Unfortunately, an extra slippery corner early in the first and two paired stage claimed several of the front runners, Inkster and Spencer included, and though they recovered to win the final stage and all seven stages today, it was not enough, Quinn and Tillett leading by two minutes and forty-two seconds at the end of the penultimate day, and one minute and eleven seconds at the end of the final one.
To their credit Inkster and Winn never gave up, their pace over the fast, flowing roads of the northern Wairarapa and central Hawke’s Bay a sight to behold.
“I knew this morning that unless something happened to Tony and Naomi we weren’t going to win, “admitted Inkster, “but there was no way I was going to back off. For one thing I still wanted to win as many stages as I could, and for another I didn’t want to get to the end and find that something had happened to Tony and Naomi but I hadn’t done enough to bridge the gap.”
Behind the dueling Quinn/Tillett and Inkster/Winn combinations, Glenn Smith and his co-driver Andy Lowe, and Harry Dodson and Glen Cupit (Nissan GT-R35) spent the final day on Saturday disputing third place. As it turned out, however, it was the copy-book consistency of Steve Millen and Jen Horsey which saw them split the Smith/Lowe and Dodson/Cupit combinations overall with South Islanders Brent Early and Andy Oakley fighting back from a rollover on Day 2 to finish sixth in their ex Targa NZ-winning Nissan Skyline R34 coupe.
Colourful former Stock Car champion and NZV8s front-runner Clark Proctor and his co-driver Tony Callaghan were also vying for a place in the top three until the final stage on Friday when their Nissan GT-R35 was slowed and eventually stopped in its tracks by a gearbox problem.
Proctor’s crew changed the car’s gearbox overnight but a selection problem re-appeared on the first stage on Saturday morning and the pair ended up classified 12th after the car got no further than Mangatainoka.
Just over 130 cars started this year’s Targa New Zealand event with over 75% finishing, a testimony to the dedication of the entrants, some going to extraordinary lengths – like towing cars hundreds of kilometres to have them repaired before returning the next day – to reach the finish line.

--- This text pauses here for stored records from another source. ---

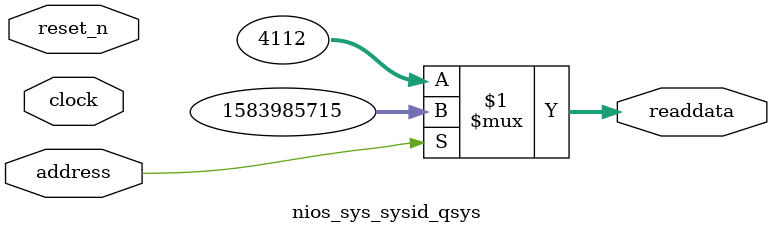
<source format=v>



// synthesis translate_off
`timescale 1ns / 1ps
// synthesis translate_on

// turn off superfluous verilog processor warnings 
// altera message_level Level1 
// altera message_off 10034 10035 10036 10037 10230 10240 10030 

module nios_sys_sysid_qsys (
               // inputs:
                address,
                clock,
                reset_n,

               // outputs:
                readdata
             )
;

  output  [ 31: 0] readdata;
  input            address;
  input            clock;
  input            reset_n;

  wire    [ 31: 0] readdata;
  //control_slave, which is an e_avalon_slave
  assign readdata = address ? 1583985715 : 4112;

endmodule



</source>
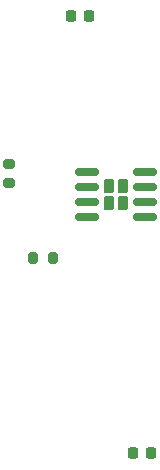
<source format=gbr>
%TF.GenerationSoftware,KiCad,Pcbnew,8.0.4*%
%TF.CreationDate,2024-08-13T18:30:55-04:00*%
%TF.ProjectId,op amp circuit,6f702061-6d70-4206-9369-72637569742e,rev?*%
%TF.SameCoordinates,Original*%
%TF.FileFunction,Paste,Top*%
%TF.FilePolarity,Positive*%
%FSLAX46Y46*%
G04 Gerber Fmt 4.6, Leading zero omitted, Abs format (unit mm)*
G04 Created by KiCad (PCBNEW 8.0.4) date 2024-08-13 18:30:55*
%MOMM*%
%LPD*%
G01*
G04 APERTURE LIST*
G04 Aperture macros list*
%AMRoundRect*
0 Rectangle with rounded corners*
0 $1 Rounding radius*
0 $2 $3 $4 $5 $6 $7 $8 $9 X,Y pos of 4 corners*
0 Add a 4 corners polygon primitive as box body*
4,1,4,$2,$3,$4,$5,$6,$7,$8,$9,$2,$3,0*
0 Add four circle primitives for the rounded corners*
1,1,$1+$1,$2,$3*
1,1,$1+$1,$4,$5*
1,1,$1+$1,$6,$7*
1,1,$1+$1,$8,$9*
0 Add four rect primitives between the rounded corners*
20,1,$1+$1,$2,$3,$4,$5,0*
20,1,$1+$1,$4,$5,$6,$7,0*
20,1,$1+$1,$6,$7,$8,$9,0*
20,1,$1+$1,$8,$9,$2,$3,0*%
G04 Aperture macros list end*
%ADD10RoundRect,0.200000X0.275000X-0.200000X0.275000X0.200000X-0.275000X0.200000X-0.275000X-0.200000X0*%
%ADD11RoundRect,0.225000X-0.225000X-0.250000X0.225000X-0.250000X0.225000X0.250000X-0.225000X0.250000X0*%
%ADD12RoundRect,0.230000X-0.230000X-0.375000X0.230000X-0.375000X0.230000X0.375000X-0.230000X0.375000X0*%
%ADD13RoundRect,0.150000X-0.825000X-0.150000X0.825000X-0.150000X0.825000X0.150000X-0.825000X0.150000X0*%
%ADD14RoundRect,0.200000X-0.200000X-0.275000X0.200000X-0.275000X0.200000X0.275000X-0.200000X0.275000X0*%
%ADD15RoundRect,0.225000X0.225000X0.250000X-0.225000X0.250000X-0.225000X-0.250000X0.225000X-0.250000X0*%
G04 APERTURE END LIST*
D10*
%TO.C,R1*%
X116500000Y-121150000D03*
X116500000Y-119500000D03*
%TD*%
D11*
%TO.C,C2*%
X126950000Y-144000000D03*
X128500000Y-144000000D03*
%TD*%
D12*
%TO.C,U1*%
X124955000Y-121345000D03*
X124955000Y-122845000D03*
X126095000Y-121345000D03*
X126095000Y-122845000D03*
D13*
X123050000Y-120190000D03*
X123050000Y-121460000D03*
X123050000Y-122730000D03*
X123050000Y-124000000D03*
X128000000Y-124000000D03*
X128000000Y-122730000D03*
X128000000Y-121460000D03*
X128000000Y-120190000D03*
%TD*%
D14*
%TO.C,R2*%
X118500000Y-127500000D03*
X120150000Y-127500000D03*
%TD*%
D15*
%TO.C,C1*%
X123275000Y-107000000D03*
X121725000Y-107000000D03*
%TD*%
M02*

</source>
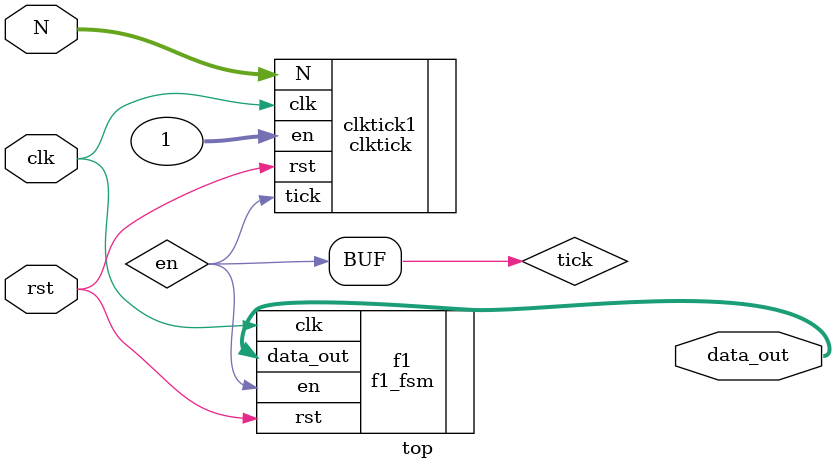
<source format=sv>
module top #(
    parameter WIDTH = 16
) (
    input  logic             clk,      // clock 
    input  logic             rst,      // reset
    input  logic [WIDTH-1:0] N,        // clock divided by N+1
    output  logic [7:0] data_out
     
);

logic tick;
logic en;

assign en = tick;

clktick #(
    .WIDTH(WIDTH)
) clktick1 (
    .clk(clk),
    .rst(rst),
    .en(1),
    .N(N),
    .tick(tick)
);

f1_fsm f1 (
    .clk(clk),
    .rst(rst),
    .en(en),
    .data_out(data_out)
);

endmodule


</source>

On Thursday, for instance, former New Zealand NZV8s champion Andy Booth and car owner Paul Halford went off the road and down a bank in Halford’s exotic Maserati Trofeo, yet they were back in the event on Saturday after parts were dispatched from Auckland and the car was repaired overnight. They lost time on Friday while the car was being retrieved but still ended up 14th in the Instra.com Modern category.

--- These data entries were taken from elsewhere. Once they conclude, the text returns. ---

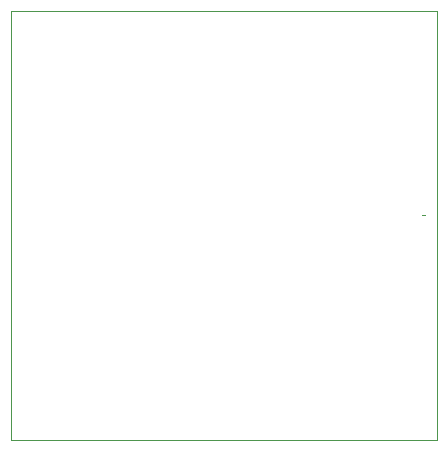
<source format=gbr>
G04 #@! TF.GenerationSoftware,KiCad,Pcbnew,(5.1.12)-1*
G04 #@! TF.CreationDate,2021-12-28T16:54:35-05:00*
G04 #@! TF.ProjectId,FlipDisplay-Motor,466c6970-4469-4737-906c-61792d4d6f74,rev?*
G04 #@! TF.SameCoordinates,Original*
G04 #@! TF.FileFunction,Profile,NP*
%FSLAX46Y46*%
G04 Gerber Fmt 4.6, Leading zero omitted, Abs format (unit mm)*
G04 Created by KiCad (PCBNEW (5.1.12)-1) date 2021-12-28 16:54:35*
%MOMM*%
%LPD*%
G01*
G04 APERTURE LIST*
G04 #@! TA.AperFunction,Profile*
%ADD10C,0.050000*%
G04 #@! TD*
G04 APERTURE END LIST*
D10*
X163322000Y-100584000D02*
X164592000Y-100584000D01*
X163322000Y-64262000D02*
X164592000Y-64262000D01*
X163576000Y-81534000D02*
X163322000Y-81534000D01*
X163322000Y-64262000D02*
X161036000Y-64262000D01*
X163322000Y-100584000D02*
X161036000Y-100584000D01*
X128524000Y-100584000D02*
X130048000Y-100584000D01*
X128524000Y-64262000D02*
X128524000Y-100584000D01*
X161036000Y-100584000D02*
X130048000Y-100584000D01*
X164592000Y-64262000D02*
X164592000Y-100584000D01*
X128524000Y-64262000D02*
X161036000Y-64262000D01*
M02*

</source>
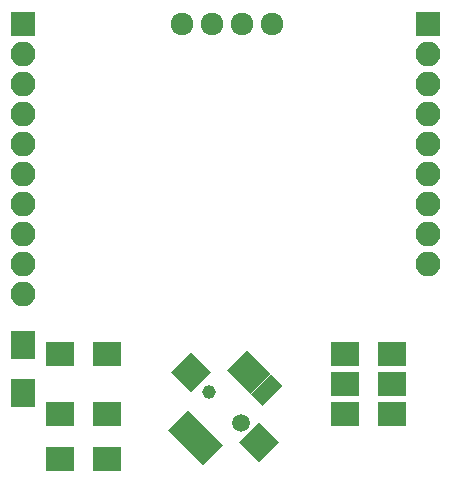
<source format=gbr>
G04 #@! TF.FileFunction,Soldermask,Top*
%FSLAX46Y46*%
G04 Gerber Fmt 4.6, Leading zero omitted, Abs format (unit mm)*
G04 Created by KiCad (PCBNEW 4.0.7) date 08/30/18 10:37:52*
%MOMM*%
%LPD*%
G01*
G04 APERTURE LIST*
%ADD10C,0.100000*%
%ADD11R,2.400000X2.000000*%
%ADD12R,2.400000X2.100000*%
%ADD13R,2.100000X2.100000*%
%ADD14O,2.100000X2.100000*%
%ADD15C,1.924000*%
%ADD16R,2.100000X2.400000*%
%ADD17C,1.160000*%
%ADD18C,1.500000*%
G04 APERTURE END LIST*
D10*
D11*
X109760000Y-83820000D03*
X113760000Y-83820000D03*
D12*
X109760000Y-88900000D03*
X113760000Y-88900000D03*
D13*
X140970000Y-55880000D03*
D14*
X140970000Y-58420000D03*
X140970000Y-60960000D03*
X140970000Y-63500000D03*
X140970000Y-66040000D03*
X140970000Y-68580000D03*
X140970000Y-71120000D03*
X140970000Y-73660000D03*
X140970000Y-76200000D03*
D13*
X106680000Y-55880000D03*
D14*
X106680000Y-58420000D03*
X106680000Y-60960000D03*
X106680000Y-63500000D03*
X106680000Y-66040000D03*
X106680000Y-68580000D03*
X106680000Y-71120000D03*
X106680000Y-73660000D03*
X106680000Y-76200000D03*
X106680000Y-78740000D03*
D15*
X120142000Y-55880000D03*
X122682000Y-55880000D03*
X125222000Y-55880000D03*
X127762000Y-55880000D03*
D12*
X133890000Y-83820000D03*
X137890000Y-83820000D03*
X113760000Y-92710000D03*
X109760000Y-92710000D03*
X133890000Y-86360000D03*
X137890000Y-86360000D03*
X133890000Y-88900000D03*
X137890000Y-88900000D03*
D16*
X106680000Y-87090000D03*
X106680000Y-83090000D03*
D10*
G36*
X126930688Y-88196878D02*
X125940738Y-87206928D01*
X127637794Y-85509872D01*
X128627744Y-86499822D01*
X126930688Y-88196878D01*
X126930688Y-88196878D01*
G37*
G36*
X125923060Y-87189251D02*
X124933110Y-86199301D01*
X126630166Y-84502245D01*
X127620116Y-85492195D01*
X125923060Y-87189251D01*
X125923060Y-87189251D01*
G37*
G36*
X124915433Y-86181623D02*
X123925483Y-85191673D01*
X125622539Y-83494617D01*
X126612489Y-84484567D01*
X124915433Y-86181623D01*
X124915433Y-86181623D01*
G37*
G36*
X119894975Y-91202082D02*
X118905025Y-90212132D01*
X120602081Y-88515076D01*
X121592031Y-89505026D01*
X119894975Y-91202082D01*
X119894975Y-91202082D01*
G37*
G36*
X121910229Y-93217336D02*
X120920279Y-92227386D01*
X122617335Y-90530330D01*
X123607285Y-91520280D01*
X121910229Y-93217336D01*
X121910229Y-93217336D01*
G37*
G36*
X120902602Y-92209709D02*
X119912652Y-91219759D01*
X121609708Y-89522703D01*
X122599658Y-90512653D01*
X120902602Y-92209709D01*
X120902602Y-92209709D01*
G37*
G36*
X126683200Y-92969848D02*
X124986144Y-91272792D01*
X126683200Y-89575736D01*
X128380256Y-91272792D01*
X126683200Y-92969848D01*
X126683200Y-92969848D01*
G37*
G36*
X120884924Y-87030151D02*
X119187868Y-85333095D01*
X120884924Y-83636039D01*
X122581980Y-85333095D01*
X120884924Y-87030151D01*
X120884924Y-87030151D01*
G37*
D17*
X122405204Y-86994796D03*
D18*
X125092210Y-89681802D03*
M02*

</source>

In the Metal Man Classic section, meanwhile, members of the Kirk-Burnnand family were back on top after having to play second fiddle last year to Neil Tolich and Cully Patterson in a V8-engined Ford Capri.
With Tolich co-driving a BMW with Mike Sexton this year it was the young gun of the Kirk-Burnnand family, Mark, who – with new co-driver Dave O’Carroll alongside – stepped up to the plate this year, taking the overall win in his BMW M3 from his Auckland-based uncle Barry and Barry’s son Steven in their M3.
Early in the day visiting British rally driver Vincent Bristow and his co-driver Jeff Ashfield swapped fastest stage times with locals Mike Lea and Grant Hanley, the latter pair again impressive in their Nissan SR20-engined BMW E30, but as the day went it was the Mark Kirk-Burnnand/Dave O’Carroll BMW M3 which set the pace, the pair eventually winning four of the seven stages.
Second overall after another typically smooth and unflustered run in their BMW M3 were Barry and Steve Kirk-Burnnand, with Bristow and Ashfield third, Geoff and James Harriman fourth in their Toyota Corolla Levin and Allan Lewis and Colin Cole fifth in their V8-engined Datsun 240Z.
One of the beauties of an event like Targa New Zealand is the diversity of cars entered, long-time competitors Nicholas Cooper and Murray Brown also regularly setting top ten times in the Metal Man Classic category in Cooper’s Chrysler Valiant Charger.